A British Hospital in Piraeus, 1897 2339 1505 REVICTO

“The hospital at the Piraeus is one of the fruits of the English National Fund which the editor of the Daily Chronicle started on behalf of the Greek wounded.” (The Sketch, 16 June 1897). The hospital was established by the London Daily Chronicle which openly supported the Greek cause and decided to financially sponsor a medical expedition to Greece. Francis Charles Abbott, a surgeon at St Thomas’s Hospital in London and a member of the Royal College of Surgeons, was in charge of the medical mission. This hospital overlooked the bay of Phalerum while a second one was established in Khalkis. “There can be little doubt that the whole working of the English hospitals will be an education in the care of the wounded,” The Sketch noted on 16 June 1897, “such as a wealthy nation has rarely been privileged to give to a poor nation struggling to advance.” As Ioanna A. Ramoutsaki, Euaggelos N. Giannacos and Gerasimos N. Livadas write in the Birth of Battlefield Radiology, the Roentgen rays were used for diagnostic purposes for the first time in Greece during the Greco-Turkish War of 1897 both in the hospital and in mobile military establishments.

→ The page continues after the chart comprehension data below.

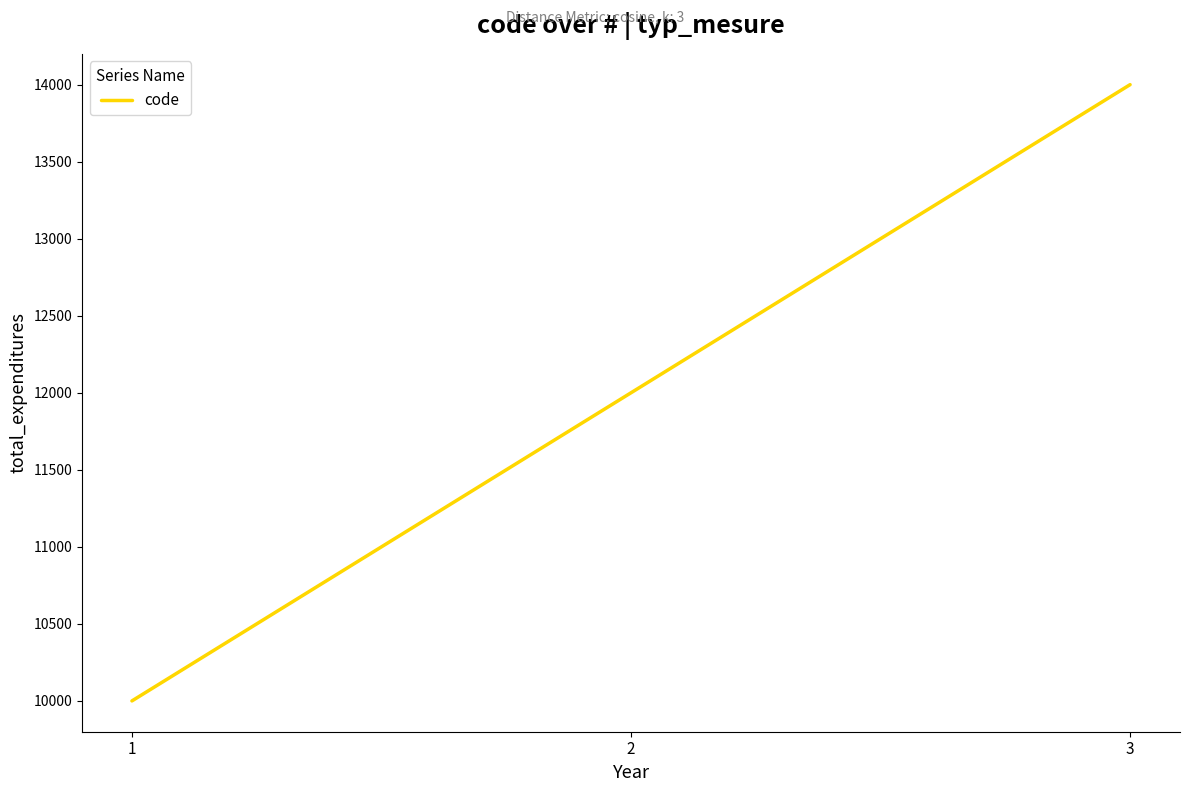

Count the number of data series in this chart.

1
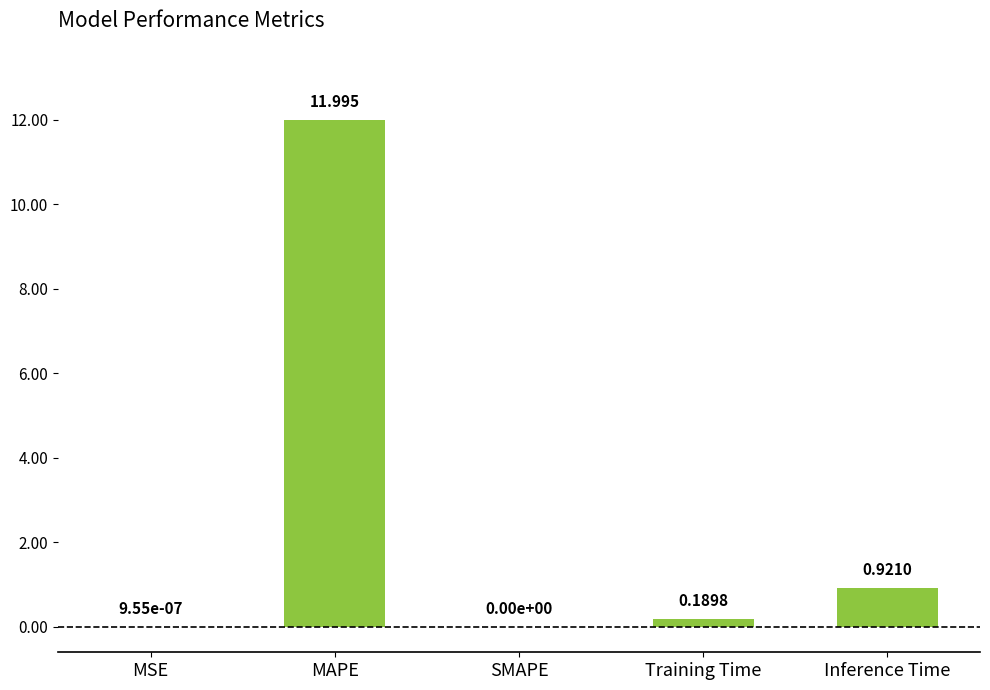

True or false: the data shows 4.1 at SMAPE.

False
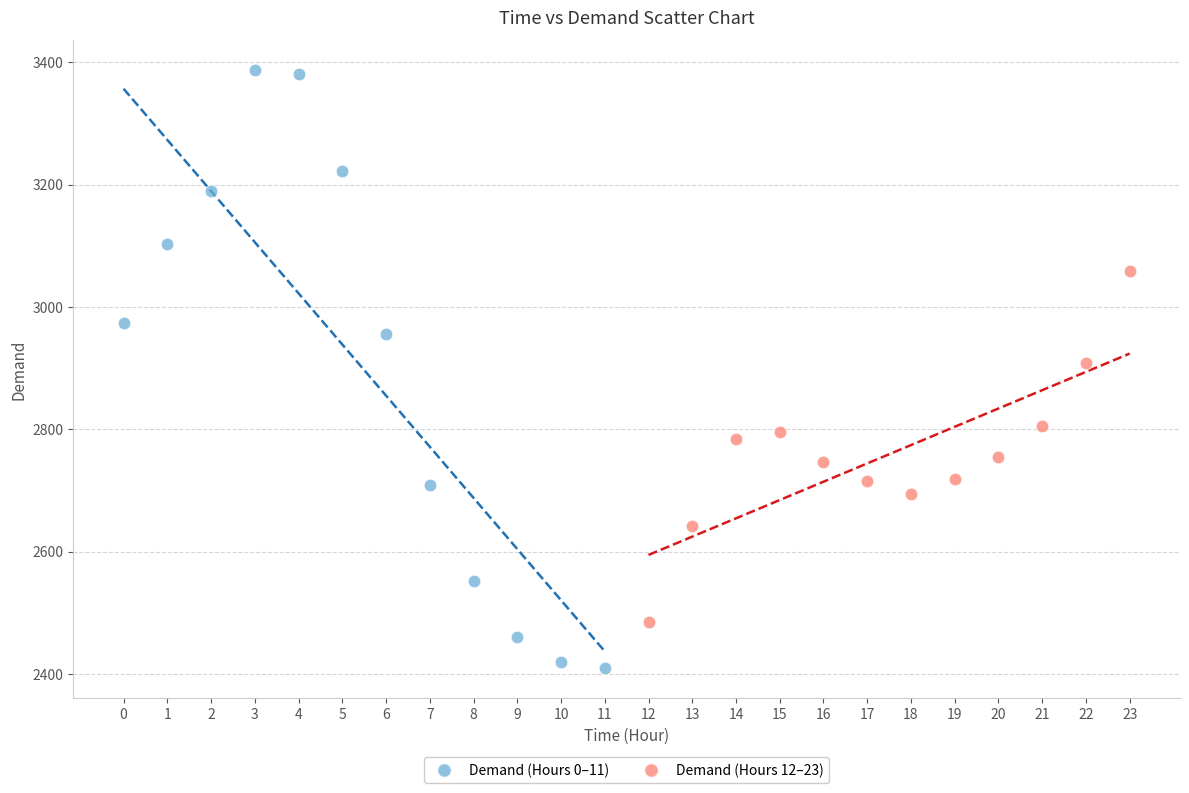

Which series contains the highest Y value?

Demand (Hours 0–11)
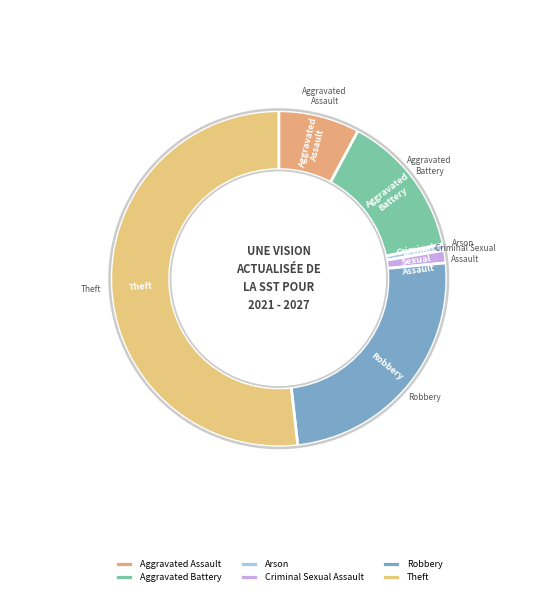

What is the smallest slice in the pie chart?

Arson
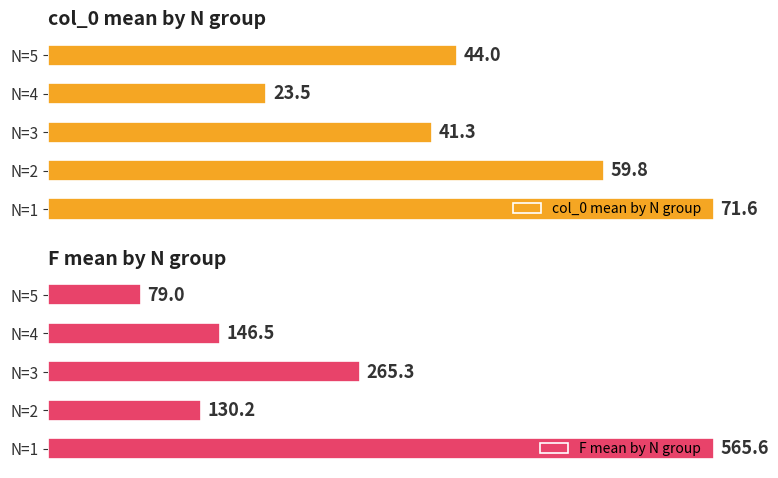

What are all the series names shown in the legend?

col_0 mean by N group, F mean by N group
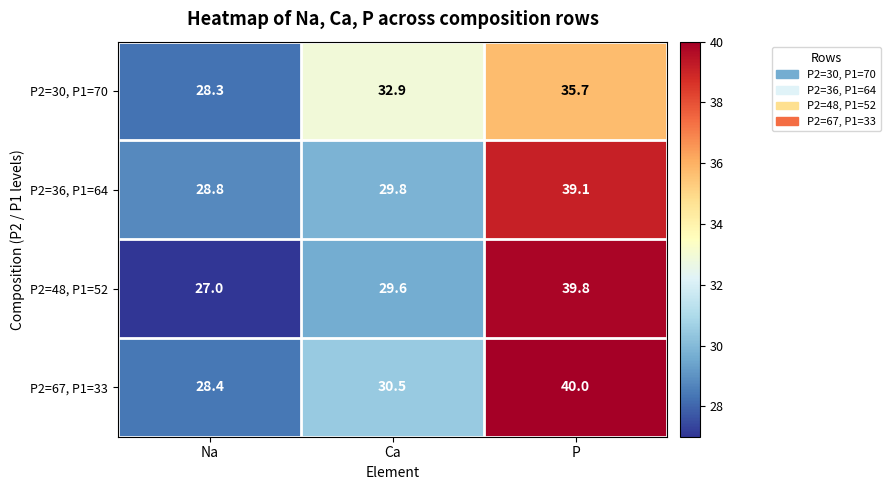

At Ca, list the series in order from largest to smallest.

P2=30, P1=70, P2=67, P1=33, P2=36, P1=64, P2=48, P1=52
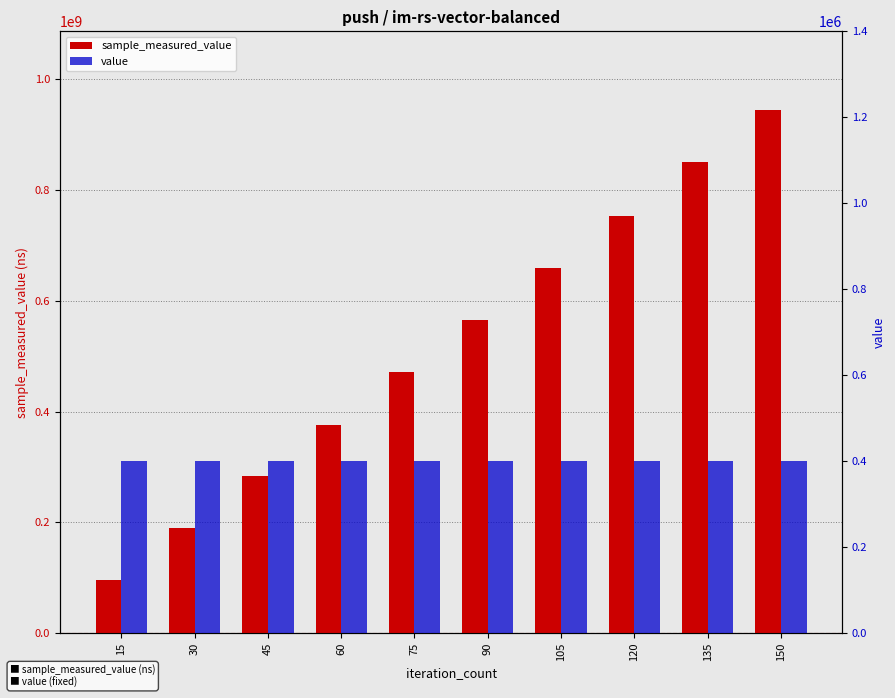

Reading right to left, transcribe all the data shown in this chart.

sample_measured_value: 944781719	850359061	752777606	660050698	565573655	471586375	376085213	283370398	189084556	95186300
value: 400000	400000	400000	400000	400000	400000	400000	400000	400000	400000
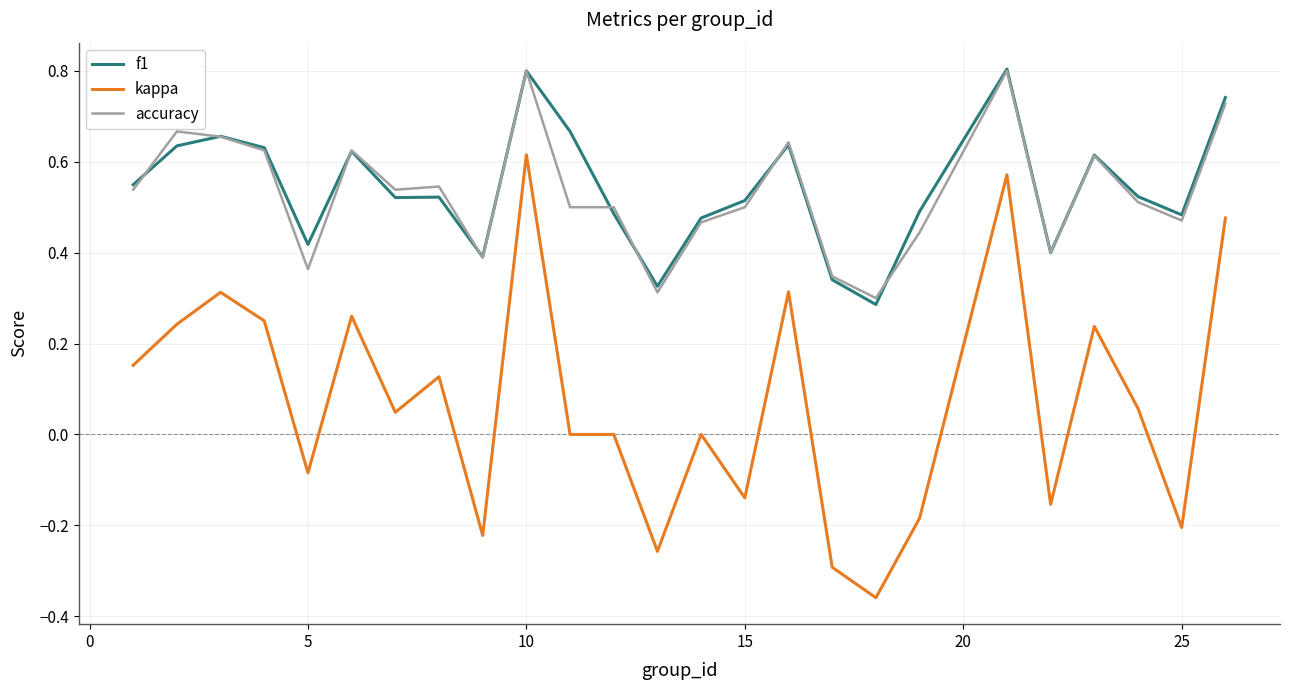

What are all the series names shown in the legend?

f1, kappa, accuracy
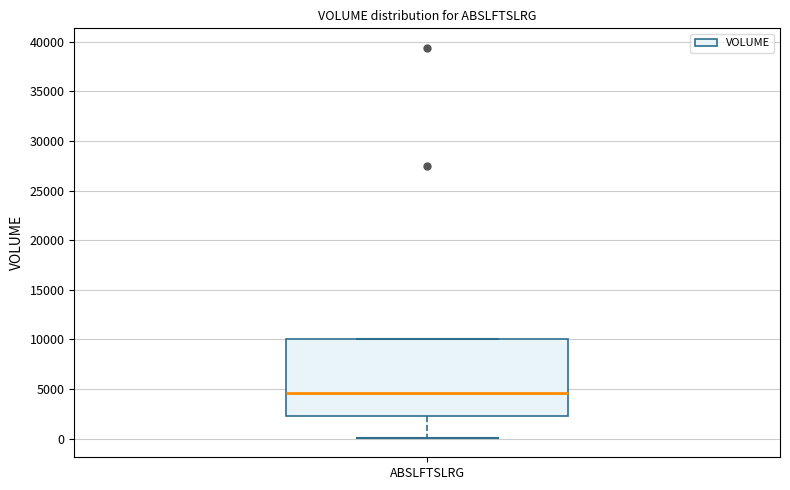

Read this box plot against the y-axis: the position of the median line, the range covered by the box, and the ends of both whiskers. The values are not printed on the chart, so give them approximately, as read against the axis.

median 4500, box 2500 to 10000, whiskers 0 to 10000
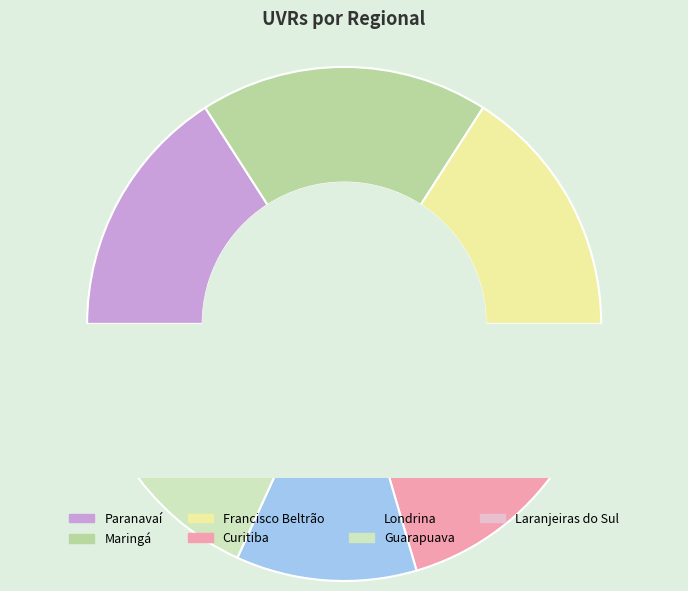

What is the change in value from Maringá to Guarapuava?

-4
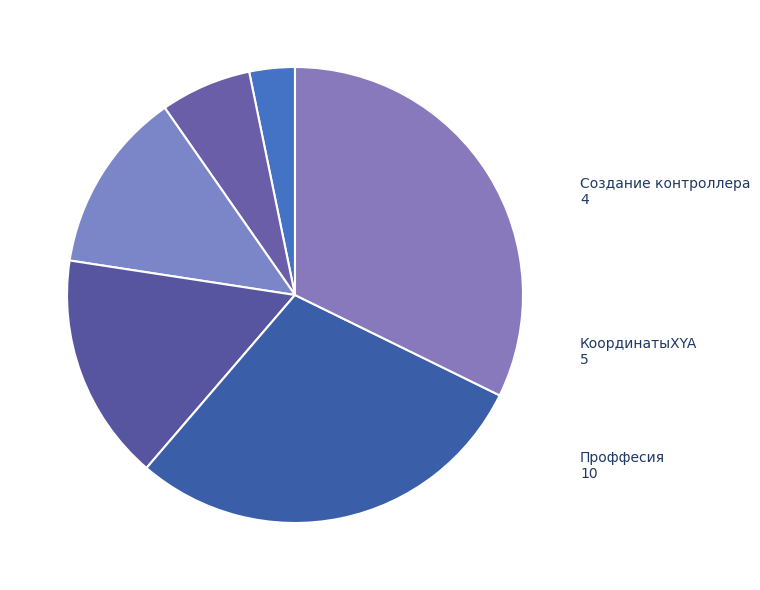

What is the smallest slice in the pie chart?

Тип компонента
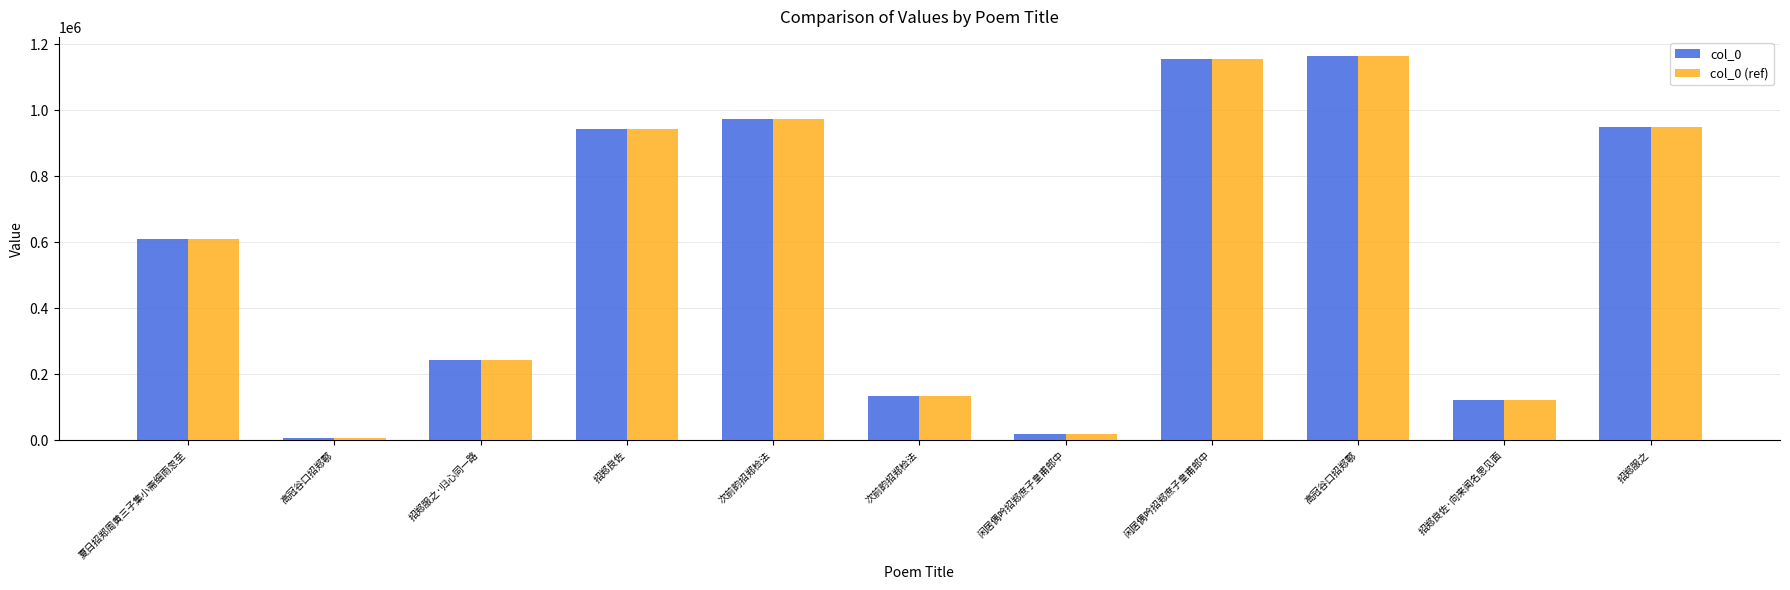

True or false: col_0 (ref) has a value of 6467 at 高冠谷口招郑鄠.

True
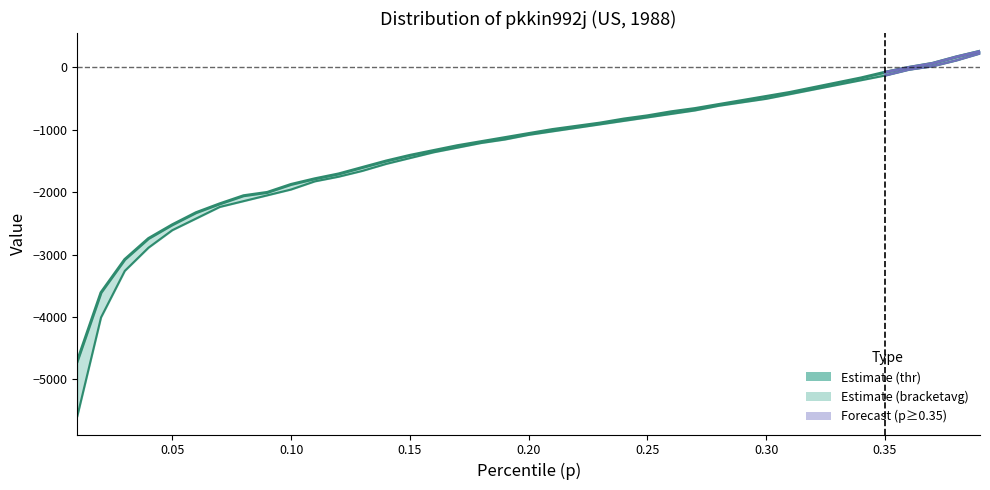

At how many categories does at least one series exceed -3185?

37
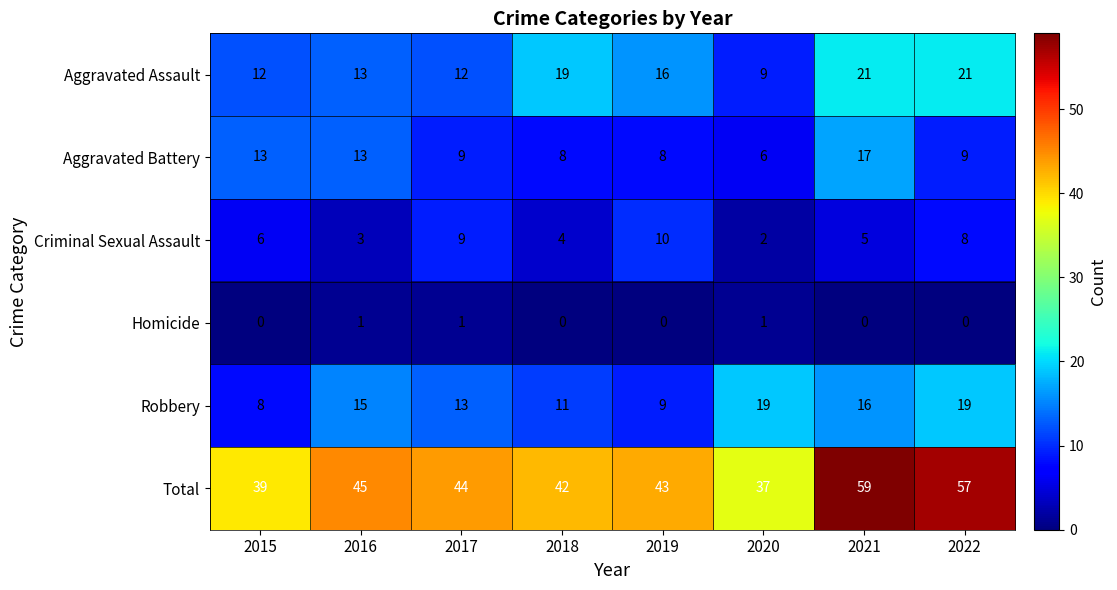

Is it true that Criminal Sexual Assault equals 3 at 2020?

False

It was in this this war that radiologic pioneers encountered their first opportunity for evaluating the usefulness of radiography close to the firing line.  Abbott’s experiences in the 1897 Greco-Turkish War established that every mobile military hospital should be equipped with an x-ray apparatus even though poor finances meant that both the Greek armed forces and Greek hospitals lagged behind the rest of Europe in the field of radiology for decades.